EHNAC is an accreditation program for bodies that exchange healthcare information electronically, such as health information exchanges, health information service providers, accountable care organizations, medical billing companies, and electronic health networks. The HITRUST common risk and compliance management framework (CSF) is the most widely used security framework in the healthcare industry and is the system used by more than 84% of hospitals and health plans.
EHNAC and HITRUST mapped their respective programs and found a major overlap between EHNAC HIPAA-related privacy and security structures and those of the HITRUST CSF. While there were large differences between the controls used to govern compliance, in the most part they were only small. A collaboration was the logical step to take to lessen the burden on industry stakeholders involved in multiple assessments.
This new collaboration will see EHNAC replace its HIPAA-related privacy and security controls with HITRUST CSF provisions and measures, although it will keep its stakeholder-specific advantages. EHNAC will become the sole standards development body which is able to provide both EHNAC accreditation and HITRUST CSF certification. Any organization that has already gained HITRUST CSF certification will be able to use its assessment to become accredited under one of EHNAC’s stakeholder-specific accreditation programs.
“The healthcare industry is plagued by well-meaning yet inefficient processes, standards and protocols,” stated HITRUST CEO Daniel Nutkis. “It is through this partnership with EHNAC, and potentially other like-minded standards organizations, that we are growing our vision of helping the industry eliminate the complexity relating to information protection and compliance.”

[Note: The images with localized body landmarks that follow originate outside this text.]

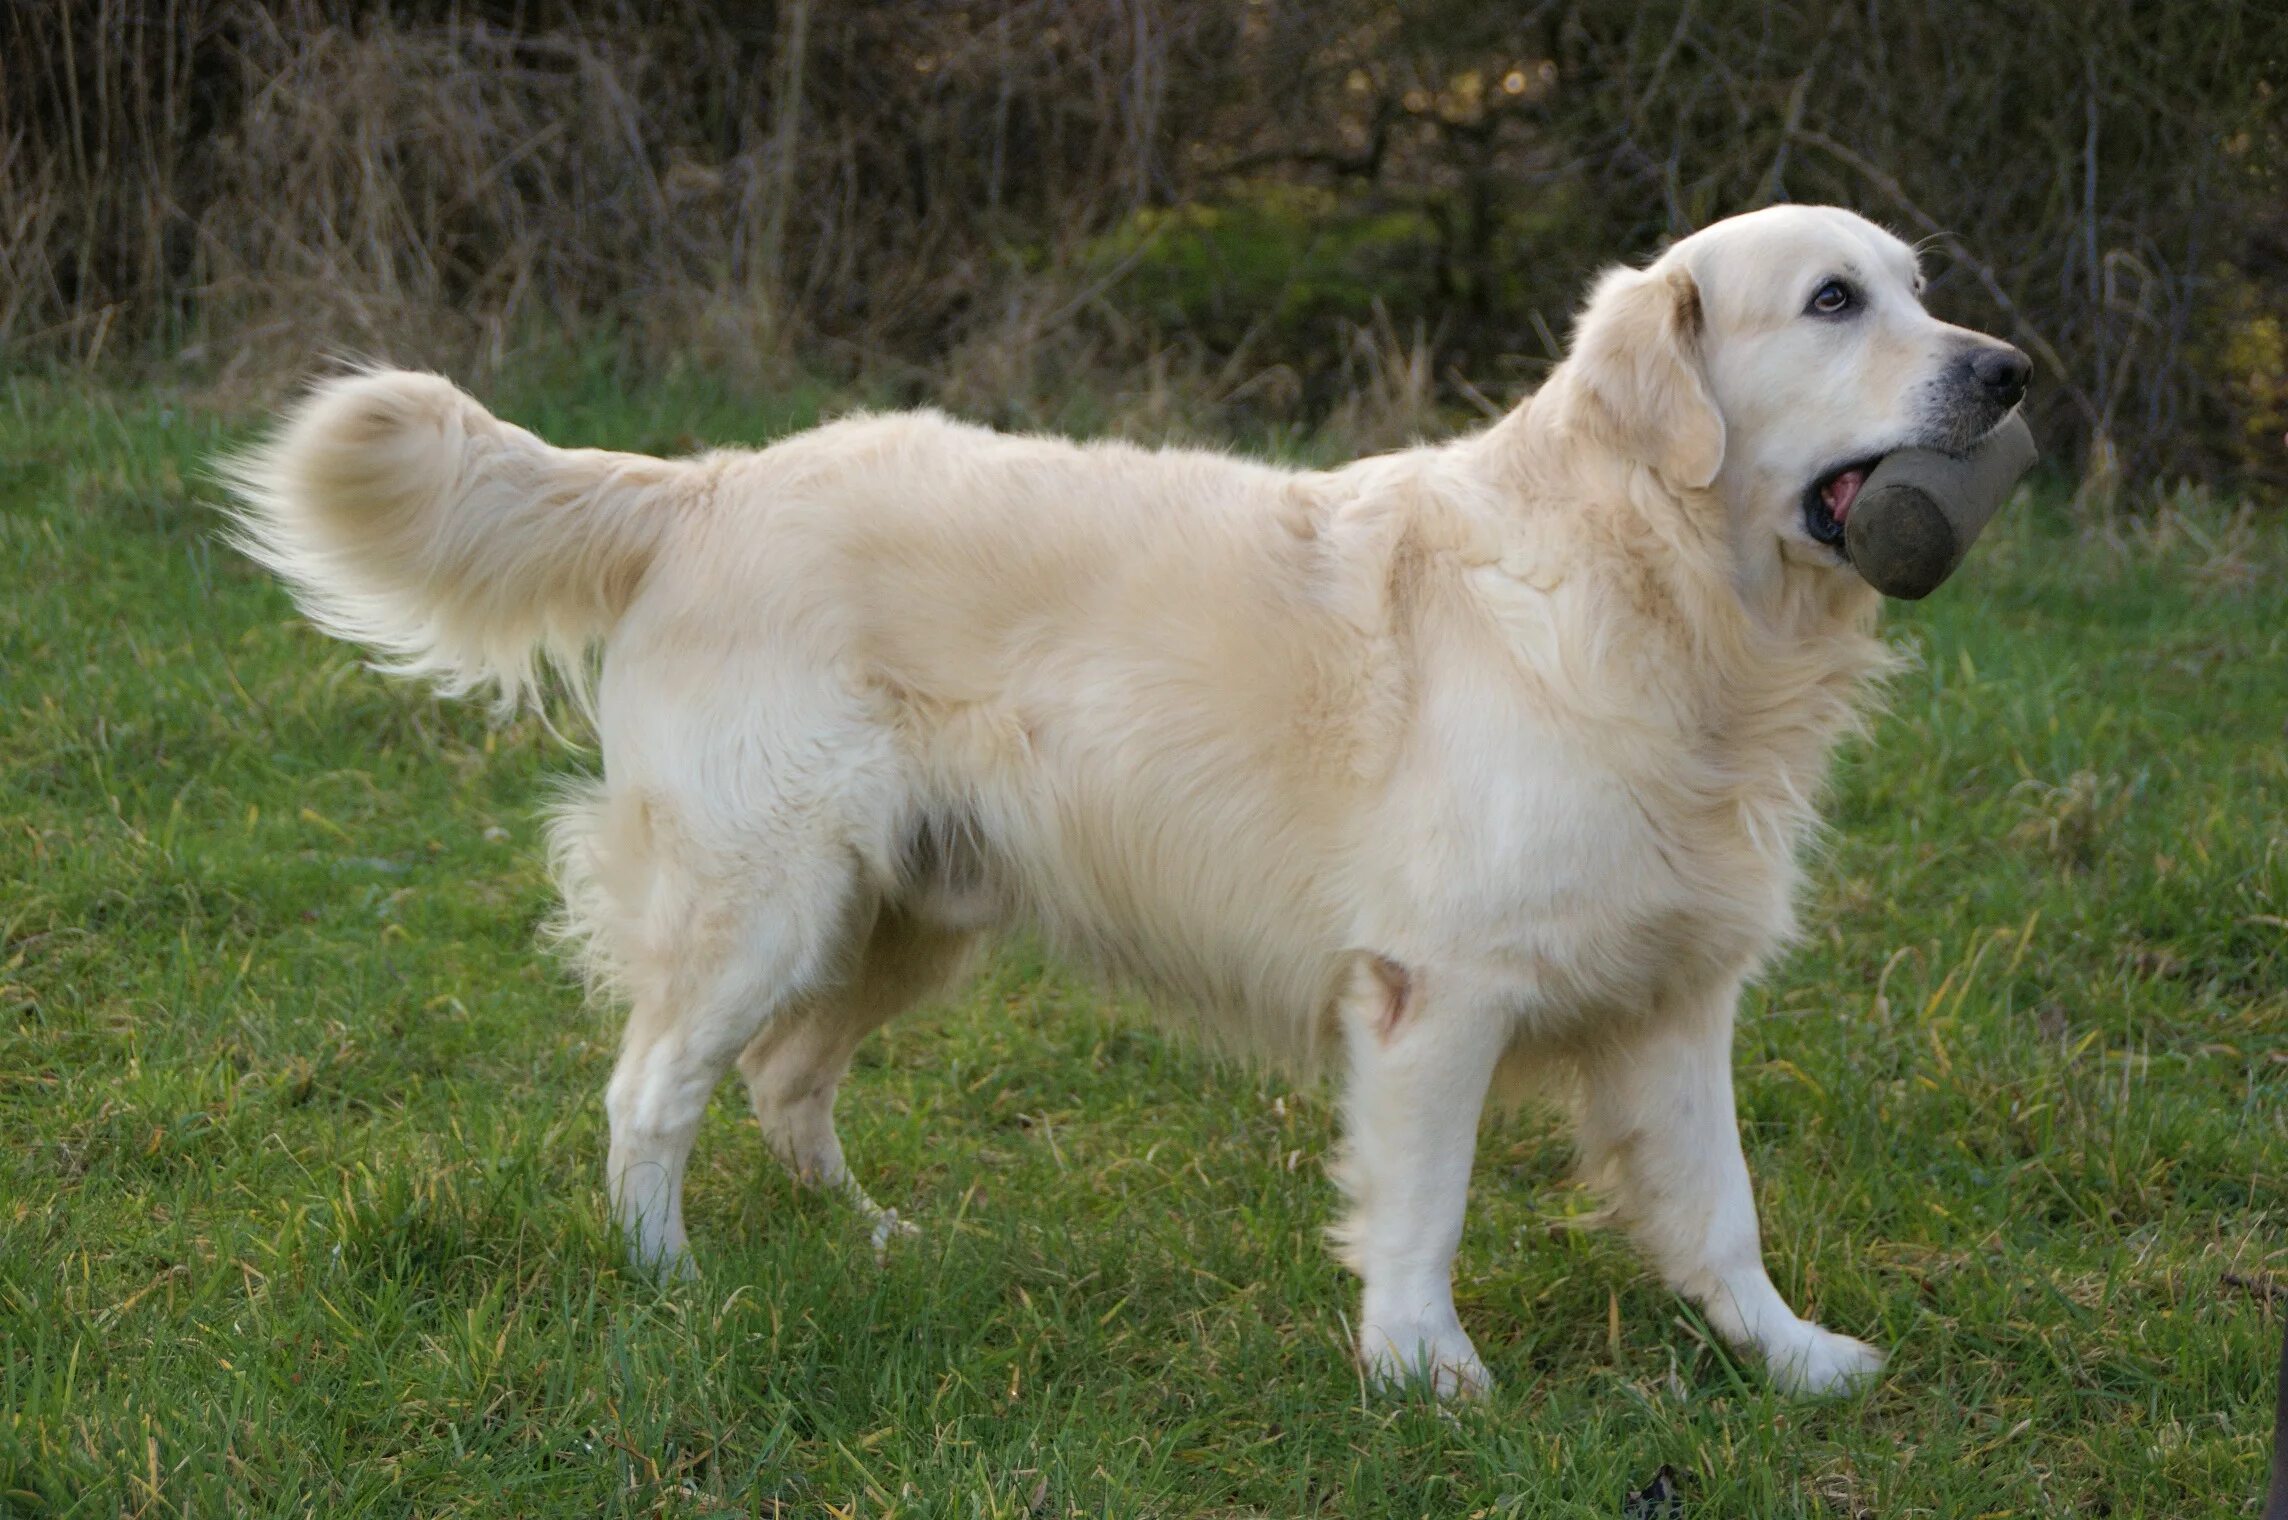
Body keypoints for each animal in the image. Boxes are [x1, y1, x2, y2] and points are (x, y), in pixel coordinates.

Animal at [223, 201, 2031, 1400]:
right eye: (1831, 301)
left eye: (1920, 290)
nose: (2010, 372)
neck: (1662, 598)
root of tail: (712, 481)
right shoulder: (1433, 992)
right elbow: (1423, 1207)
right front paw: (1423, 1377)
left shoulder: (1677, 996)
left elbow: (1719, 1209)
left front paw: (1792, 1359)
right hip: (766, 895)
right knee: (651, 1090)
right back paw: (671, 1283)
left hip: (905, 914)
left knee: (789, 1083)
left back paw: (868, 1238)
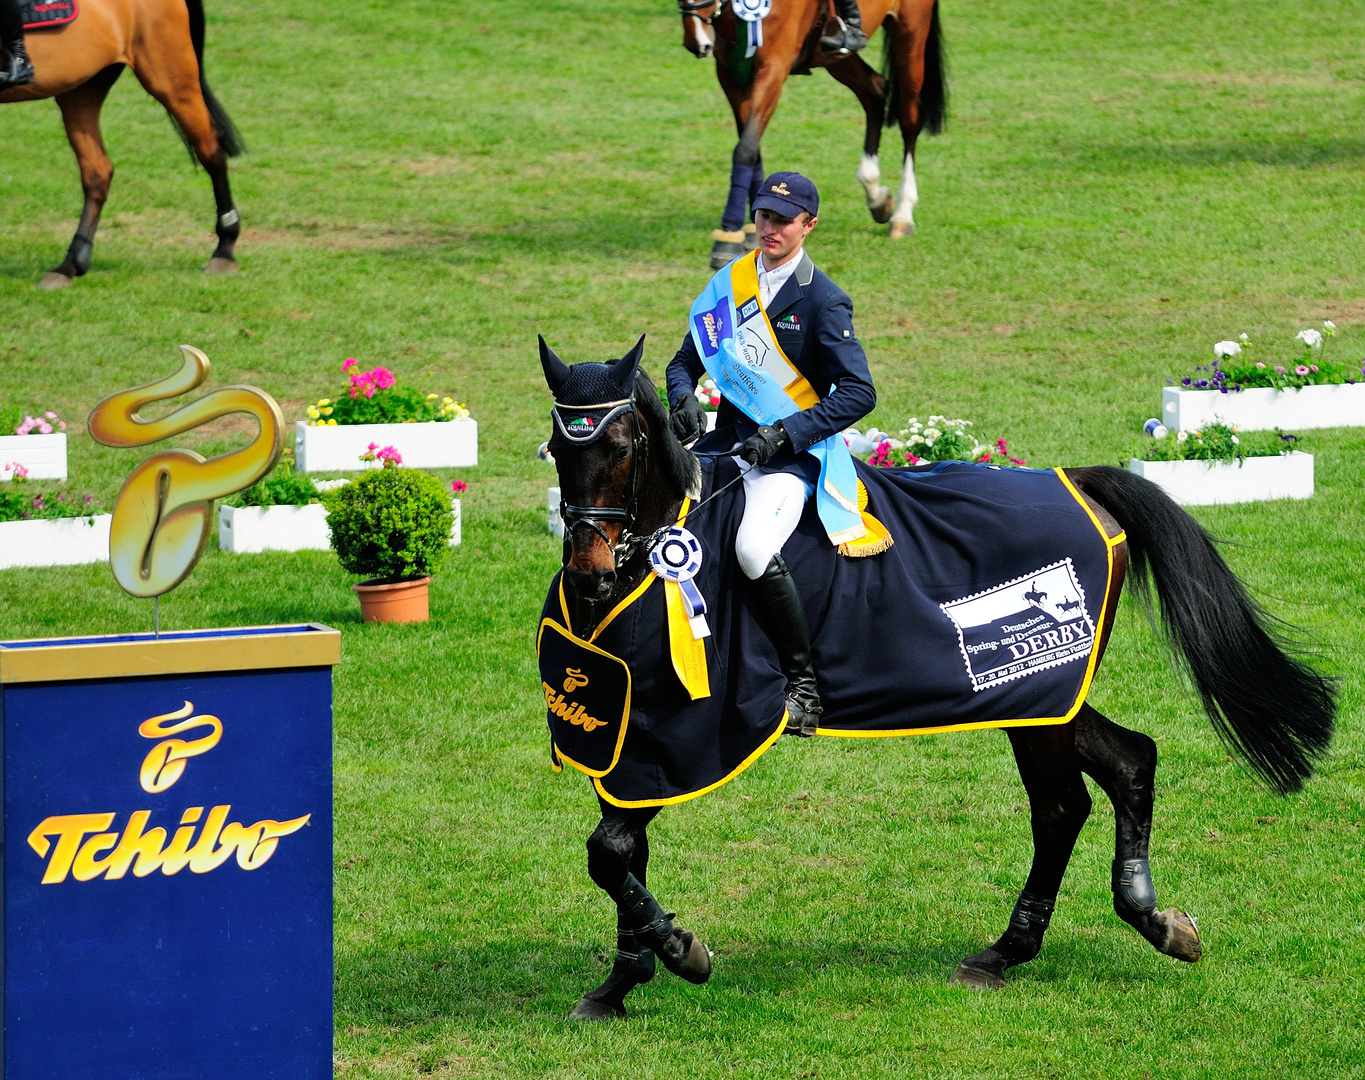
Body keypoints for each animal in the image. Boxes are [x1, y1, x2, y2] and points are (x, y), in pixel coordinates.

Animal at [0, 0, 242, 286]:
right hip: (82, 89)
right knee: (98, 171)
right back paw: (69, 264)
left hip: (171, 79)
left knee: (211, 150)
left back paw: (224, 251)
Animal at [540, 344, 1332, 1021]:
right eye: (557, 448)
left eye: (622, 448)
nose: (588, 573)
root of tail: (1079, 483)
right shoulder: (629, 741)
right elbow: (620, 853)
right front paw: (617, 986)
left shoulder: (680, 738)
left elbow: (608, 853)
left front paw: (682, 953)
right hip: (1042, 702)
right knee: (1120, 766)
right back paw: (1136, 925)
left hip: (1038, 698)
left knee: (1065, 804)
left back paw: (1033, 945)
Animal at [682, 0, 950, 268]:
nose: (695, 43)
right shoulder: (729, 72)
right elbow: (752, 147)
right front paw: (753, 226)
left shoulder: (773, 67)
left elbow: (745, 149)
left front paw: (727, 236)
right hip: (836, 56)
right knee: (874, 91)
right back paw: (876, 196)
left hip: (911, 30)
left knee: (909, 119)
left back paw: (903, 213)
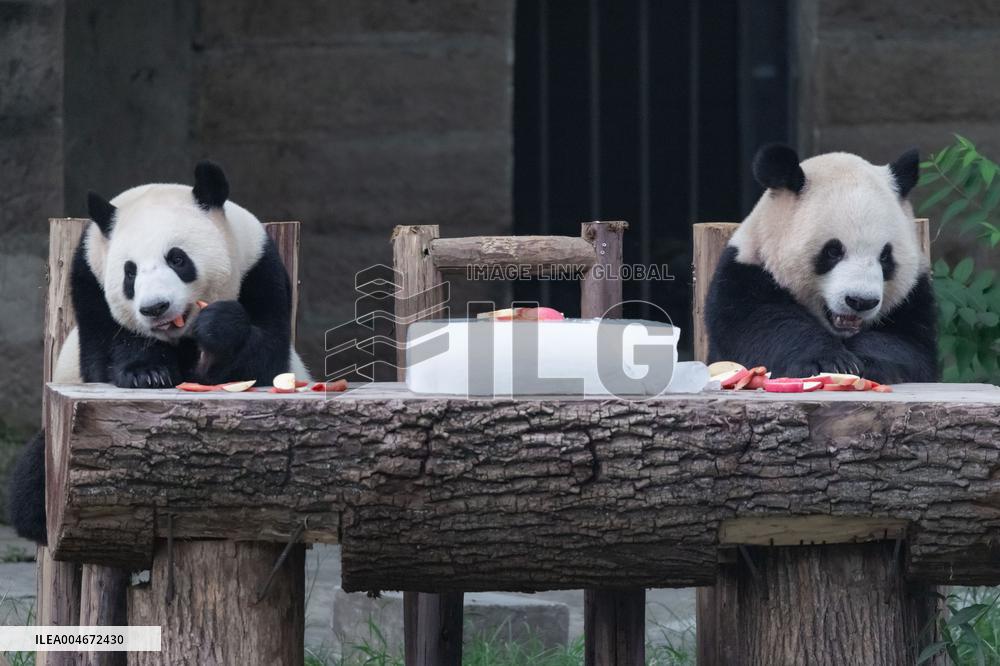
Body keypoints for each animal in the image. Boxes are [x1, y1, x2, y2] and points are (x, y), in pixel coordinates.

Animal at [8, 161, 309, 543]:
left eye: (177, 258)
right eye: (129, 272)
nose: (155, 308)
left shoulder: (261, 269)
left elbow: (267, 359)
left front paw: (217, 331)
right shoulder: (89, 281)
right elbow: (104, 356)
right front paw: (147, 372)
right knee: (33, 479)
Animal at [705, 144, 937, 384]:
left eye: (885, 256)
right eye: (833, 251)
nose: (861, 301)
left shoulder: (913, 299)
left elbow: (906, 345)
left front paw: (870, 362)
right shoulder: (744, 277)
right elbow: (768, 326)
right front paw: (829, 361)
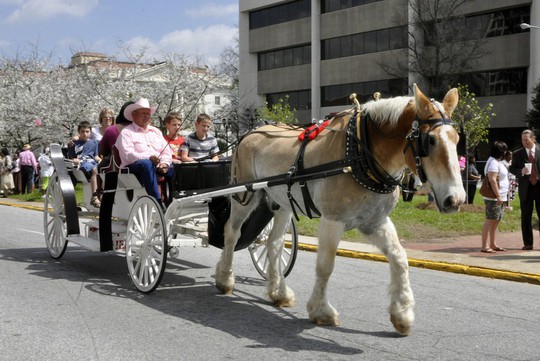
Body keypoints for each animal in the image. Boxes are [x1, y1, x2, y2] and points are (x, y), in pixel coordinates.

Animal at [215, 83, 464, 334]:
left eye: (456, 138)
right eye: (429, 140)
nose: (456, 200)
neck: (359, 153)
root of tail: (250, 133)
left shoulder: (375, 221)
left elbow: (400, 258)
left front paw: (402, 313)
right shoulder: (332, 219)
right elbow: (325, 265)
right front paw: (321, 311)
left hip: (282, 203)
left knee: (273, 244)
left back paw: (279, 292)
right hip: (245, 196)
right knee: (231, 233)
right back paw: (225, 279)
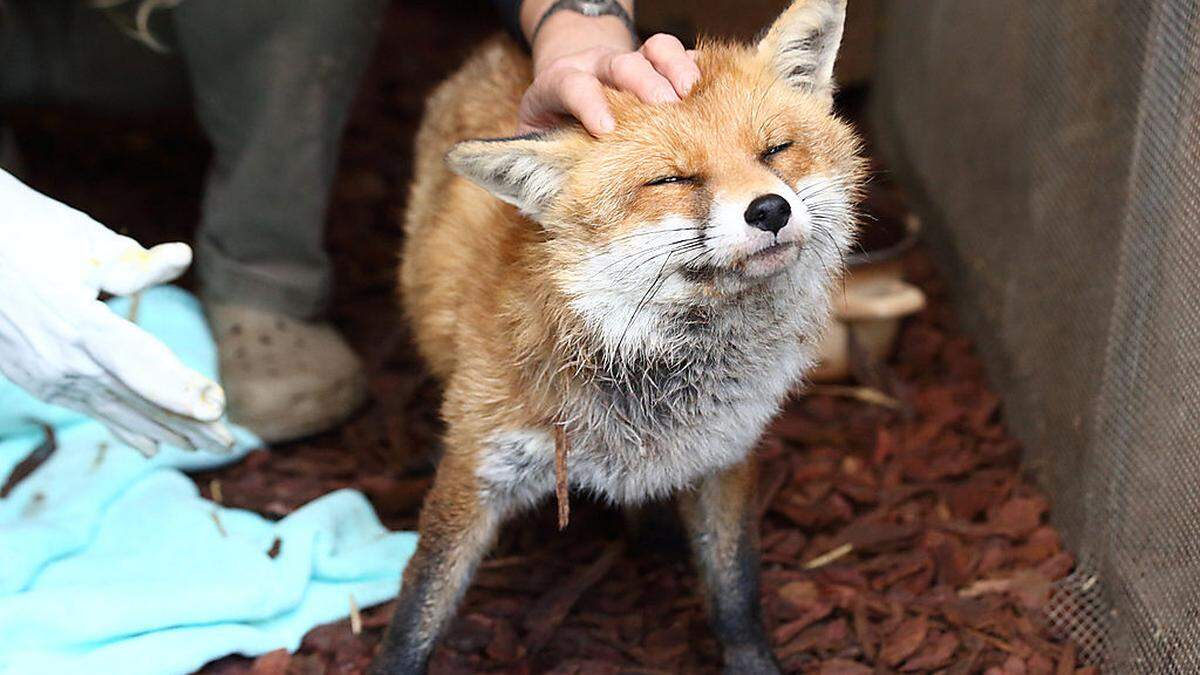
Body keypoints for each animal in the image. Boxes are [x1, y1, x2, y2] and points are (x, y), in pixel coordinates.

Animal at [372, 2, 864, 667]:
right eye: (672, 180)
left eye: (777, 149)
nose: (770, 210)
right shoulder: (480, 468)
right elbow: (417, 611)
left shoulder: (727, 457)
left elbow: (737, 593)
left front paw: (753, 661)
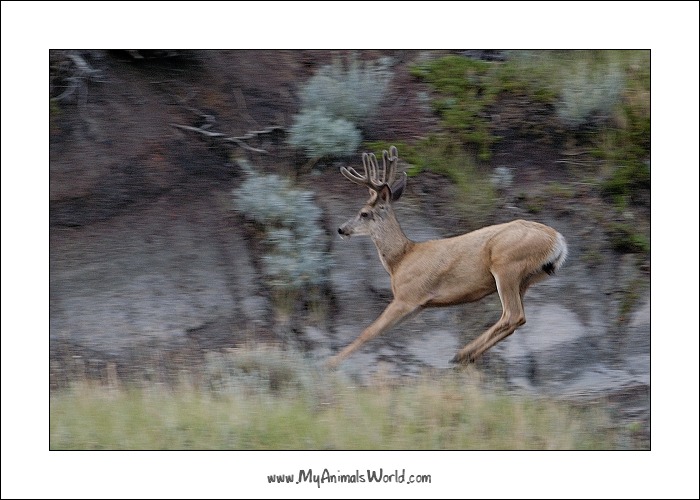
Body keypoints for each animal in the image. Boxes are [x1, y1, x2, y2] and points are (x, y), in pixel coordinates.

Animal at [327, 146, 568, 369]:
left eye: (364, 213)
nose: (341, 229)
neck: (400, 259)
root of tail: (558, 241)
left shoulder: (408, 296)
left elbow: (368, 332)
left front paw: (330, 364)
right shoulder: (418, 306)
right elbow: (380, 331)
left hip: (506, 264)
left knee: (512, 315)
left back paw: (461, 354)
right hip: (526, 279)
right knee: (516, 319)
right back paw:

In a recent official release on the collaboration, Lee Barrett, executive director of EHNAC, said “It is an incredible win for the industry that our organizations partner together to, most importantly, ensure the security and compliance of the healthcare industry, but to also do so in a way that offers more leadership and efficiency, and less complexity, redundancy and costs.”
EHNAC and HITRUST have now urged other standards development organizations and auditors to do the same and and streamline their assessment processes and put in place improved alignment between their accreditation and certification programs.